*What you should do:*
Extend the passage below on publishing content across social platforms, beginning right after its final sentence.

─── Passage provided ───

Recently, an article was published on TechCrunch, featuring BuzzFeed's evolving Distributed Media strategy. The premise is to have users consume the content not just on the BuzzFeed site.
"On a simple level, that leads to a different publishing process, where there’s a core team of people making content, but they’ll publish that content to different places — sometimes to the web, sometimes to BuzzFeed’s app, and sometimes to distributed platforms like YouTube and Facebook," says BuzzFeed founder Jonah Peretti.
Content consumption is undeniably shifting towards large social media platforms that play a big role in getting users to discover new content. Where have you discovered news about the Nepal Earthquake? Very likely it was on Facebook or Twitter. Such is the modern reality of content discovery. A tweet that goes viral is exponentially easier to produce than a news article that is accompanied by relevant pictures and has to go through editorial staff. As a result, social platforms continue beating traditional large publishers and getting the information delivered faster and at a scale not even imaginable to their email list or print distribution.
So does this indicate that the future of publishing (and brand publishing for that matter) means creation of content across multiple platforms? Over the last couple of years, there have been cases where publishers actually chose to shut down their websites and move to a platform like Facebook to focus on building and maintaining an audience there. Did they rush into it without giving sufficient time for social platforms to mature?
Last week, Facebook announced changes in how they prioritize content from friends on the newsfeed. What this means for publishers on Facebook is that their posts will get a significantly lower reach with new audiences. This is very bad news if you are looking to actively reach new customers or readers. But frankly, these changes are expected. After all, social platforms like Facebook have a duty to their shareholders to grow revenue. That revenue comes from brands and publishers looking to reach new audiences. With the decreasing organic reach of every post, paid content amplification becomes almost inevitable.

─── Excerpted records ───

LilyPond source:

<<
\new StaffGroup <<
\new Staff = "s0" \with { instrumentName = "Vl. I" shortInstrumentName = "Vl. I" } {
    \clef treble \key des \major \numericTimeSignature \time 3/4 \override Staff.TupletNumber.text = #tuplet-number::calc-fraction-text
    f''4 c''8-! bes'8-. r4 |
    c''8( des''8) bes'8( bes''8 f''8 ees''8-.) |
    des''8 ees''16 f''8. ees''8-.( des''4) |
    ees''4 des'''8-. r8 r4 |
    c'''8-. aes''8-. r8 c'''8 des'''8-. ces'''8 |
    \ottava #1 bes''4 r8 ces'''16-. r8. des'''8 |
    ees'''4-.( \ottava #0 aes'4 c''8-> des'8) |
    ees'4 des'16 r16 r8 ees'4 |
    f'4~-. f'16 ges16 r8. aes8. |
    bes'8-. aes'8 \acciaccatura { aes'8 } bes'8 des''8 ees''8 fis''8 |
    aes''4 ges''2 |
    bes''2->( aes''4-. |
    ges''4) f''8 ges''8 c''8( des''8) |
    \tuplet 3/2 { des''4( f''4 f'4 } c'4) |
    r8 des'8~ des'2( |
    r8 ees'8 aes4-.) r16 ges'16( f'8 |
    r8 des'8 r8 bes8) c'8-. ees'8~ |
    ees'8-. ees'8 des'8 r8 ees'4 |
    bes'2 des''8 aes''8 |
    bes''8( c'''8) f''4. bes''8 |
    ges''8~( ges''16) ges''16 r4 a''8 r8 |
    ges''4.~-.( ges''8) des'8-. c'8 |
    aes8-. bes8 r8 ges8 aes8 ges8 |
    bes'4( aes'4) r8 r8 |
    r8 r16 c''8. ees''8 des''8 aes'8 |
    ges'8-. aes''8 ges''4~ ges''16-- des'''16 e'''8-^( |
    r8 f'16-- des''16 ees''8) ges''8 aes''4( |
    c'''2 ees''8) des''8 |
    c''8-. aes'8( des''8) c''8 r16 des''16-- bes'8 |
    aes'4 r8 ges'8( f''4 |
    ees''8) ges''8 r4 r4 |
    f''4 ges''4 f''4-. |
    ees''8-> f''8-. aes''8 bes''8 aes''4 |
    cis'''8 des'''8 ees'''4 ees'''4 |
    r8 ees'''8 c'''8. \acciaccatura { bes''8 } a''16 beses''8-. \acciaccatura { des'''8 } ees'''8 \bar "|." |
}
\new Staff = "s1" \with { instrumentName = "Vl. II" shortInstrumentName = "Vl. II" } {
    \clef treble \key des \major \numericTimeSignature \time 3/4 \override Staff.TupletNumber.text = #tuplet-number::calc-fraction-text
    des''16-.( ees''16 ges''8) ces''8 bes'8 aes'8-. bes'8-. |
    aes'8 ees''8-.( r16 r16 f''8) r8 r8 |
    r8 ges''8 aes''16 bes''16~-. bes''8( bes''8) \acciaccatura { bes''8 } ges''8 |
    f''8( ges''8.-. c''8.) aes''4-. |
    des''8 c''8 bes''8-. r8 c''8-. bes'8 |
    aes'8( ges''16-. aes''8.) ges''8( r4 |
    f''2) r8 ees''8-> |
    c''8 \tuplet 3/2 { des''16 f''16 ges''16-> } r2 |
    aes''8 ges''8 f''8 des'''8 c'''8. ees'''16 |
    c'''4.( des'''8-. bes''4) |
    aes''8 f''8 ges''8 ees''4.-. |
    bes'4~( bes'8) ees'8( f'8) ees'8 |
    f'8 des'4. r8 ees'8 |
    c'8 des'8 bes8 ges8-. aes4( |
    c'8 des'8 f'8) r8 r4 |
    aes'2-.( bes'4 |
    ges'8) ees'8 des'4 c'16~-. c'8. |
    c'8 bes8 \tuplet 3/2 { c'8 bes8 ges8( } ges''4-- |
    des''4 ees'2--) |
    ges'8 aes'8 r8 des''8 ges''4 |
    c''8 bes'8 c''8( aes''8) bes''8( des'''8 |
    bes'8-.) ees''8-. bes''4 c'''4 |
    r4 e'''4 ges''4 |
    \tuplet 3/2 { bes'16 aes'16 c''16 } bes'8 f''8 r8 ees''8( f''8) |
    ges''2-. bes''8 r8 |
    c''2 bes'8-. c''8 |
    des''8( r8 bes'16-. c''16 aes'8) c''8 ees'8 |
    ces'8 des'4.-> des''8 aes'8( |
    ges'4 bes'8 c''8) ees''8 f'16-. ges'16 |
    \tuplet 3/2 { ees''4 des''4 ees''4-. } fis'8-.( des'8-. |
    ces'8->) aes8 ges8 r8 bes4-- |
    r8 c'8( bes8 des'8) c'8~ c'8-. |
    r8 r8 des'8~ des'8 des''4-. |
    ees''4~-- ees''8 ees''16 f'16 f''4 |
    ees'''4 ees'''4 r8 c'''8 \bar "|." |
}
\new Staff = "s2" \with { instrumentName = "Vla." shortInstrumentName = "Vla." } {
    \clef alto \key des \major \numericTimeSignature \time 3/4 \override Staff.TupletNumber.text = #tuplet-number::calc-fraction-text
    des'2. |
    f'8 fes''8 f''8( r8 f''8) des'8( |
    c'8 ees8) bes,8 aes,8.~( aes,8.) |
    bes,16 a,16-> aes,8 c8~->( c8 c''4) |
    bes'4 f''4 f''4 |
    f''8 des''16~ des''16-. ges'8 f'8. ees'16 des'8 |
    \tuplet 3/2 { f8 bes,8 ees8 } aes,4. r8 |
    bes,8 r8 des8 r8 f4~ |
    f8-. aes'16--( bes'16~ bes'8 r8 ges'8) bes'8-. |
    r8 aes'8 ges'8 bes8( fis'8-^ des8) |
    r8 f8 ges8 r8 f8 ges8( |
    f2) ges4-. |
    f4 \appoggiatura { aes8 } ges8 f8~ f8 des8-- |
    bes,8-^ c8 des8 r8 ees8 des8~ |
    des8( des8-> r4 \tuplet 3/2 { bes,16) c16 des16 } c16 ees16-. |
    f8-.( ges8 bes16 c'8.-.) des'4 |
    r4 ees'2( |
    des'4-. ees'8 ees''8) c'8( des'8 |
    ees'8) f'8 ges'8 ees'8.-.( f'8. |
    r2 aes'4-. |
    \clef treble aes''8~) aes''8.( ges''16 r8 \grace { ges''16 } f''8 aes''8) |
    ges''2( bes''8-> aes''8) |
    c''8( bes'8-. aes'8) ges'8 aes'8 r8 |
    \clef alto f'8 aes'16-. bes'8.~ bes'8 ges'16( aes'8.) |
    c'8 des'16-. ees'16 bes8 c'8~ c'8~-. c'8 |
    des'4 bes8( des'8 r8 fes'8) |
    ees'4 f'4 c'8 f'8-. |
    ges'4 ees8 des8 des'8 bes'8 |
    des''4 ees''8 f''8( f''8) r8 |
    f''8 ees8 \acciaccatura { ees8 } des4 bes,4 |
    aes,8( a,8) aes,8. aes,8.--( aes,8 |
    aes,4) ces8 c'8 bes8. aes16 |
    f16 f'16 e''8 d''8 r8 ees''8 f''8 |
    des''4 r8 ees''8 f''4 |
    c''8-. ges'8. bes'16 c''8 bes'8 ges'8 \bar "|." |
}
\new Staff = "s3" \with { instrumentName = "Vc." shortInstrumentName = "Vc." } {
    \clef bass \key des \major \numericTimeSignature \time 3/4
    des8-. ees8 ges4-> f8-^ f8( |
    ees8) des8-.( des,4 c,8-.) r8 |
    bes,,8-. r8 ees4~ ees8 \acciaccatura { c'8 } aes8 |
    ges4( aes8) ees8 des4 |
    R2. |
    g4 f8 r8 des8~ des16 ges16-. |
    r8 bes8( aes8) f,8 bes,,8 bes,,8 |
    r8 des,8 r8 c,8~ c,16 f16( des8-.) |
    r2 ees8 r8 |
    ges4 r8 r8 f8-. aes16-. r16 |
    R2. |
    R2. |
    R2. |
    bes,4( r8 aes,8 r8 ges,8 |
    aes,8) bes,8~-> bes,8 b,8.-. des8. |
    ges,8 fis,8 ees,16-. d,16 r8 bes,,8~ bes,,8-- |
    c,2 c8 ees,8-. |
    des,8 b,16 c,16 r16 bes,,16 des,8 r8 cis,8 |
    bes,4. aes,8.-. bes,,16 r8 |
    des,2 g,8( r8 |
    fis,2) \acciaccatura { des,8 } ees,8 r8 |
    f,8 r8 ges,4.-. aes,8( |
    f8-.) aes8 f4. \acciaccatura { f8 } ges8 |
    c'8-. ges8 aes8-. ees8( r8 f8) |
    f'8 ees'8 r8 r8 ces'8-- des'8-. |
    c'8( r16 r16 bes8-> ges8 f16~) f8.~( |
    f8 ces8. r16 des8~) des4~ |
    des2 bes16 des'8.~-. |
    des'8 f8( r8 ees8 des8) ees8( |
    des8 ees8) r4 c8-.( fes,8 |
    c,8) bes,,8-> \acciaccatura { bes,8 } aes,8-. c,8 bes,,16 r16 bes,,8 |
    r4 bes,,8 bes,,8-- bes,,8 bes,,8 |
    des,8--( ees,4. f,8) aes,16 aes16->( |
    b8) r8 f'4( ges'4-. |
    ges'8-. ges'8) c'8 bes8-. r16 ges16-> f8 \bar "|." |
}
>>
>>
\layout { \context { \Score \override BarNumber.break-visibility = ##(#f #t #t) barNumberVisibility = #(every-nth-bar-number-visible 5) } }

───

*Response:*
Now here is the question: would investing in building an audience on your property be a more sustainable long-term strategy? We think so. Perhaps, if a brand approaches BuzzFeed to produce custom content and then amplify it across various channels, it makes sense, but as more brands look to bring audiences closer by building content hubs, this may not be the strategy for most publishers and brands for two reasons:
- Fragmentation of data across channels. This makes it difficult to compare the impact of content across channels. Is one impression on Facebook the same thing as one impression on Twitter? Definitely not. But how does it measure up? I doubt many marketers can answer that question.
- Absence of revenue from Distributed Media approach. That's the sad reality of not being Facebook. You can have an absolutely massive presence on Facebook (think HONY), but unless you have a secondary monetization strategy besides great content (Humans of New York sells books with photos), you will not see a dime from Facebook users being on your page.
BuzzFeed is an exception. What other publisher can raise $50M and build a technology such as BuzzFeed's Pound to measure virality of the sponsored content? We think that the Distributed Media approach can work for exceptionally large publishers, but it's a dead end for medium and small guys.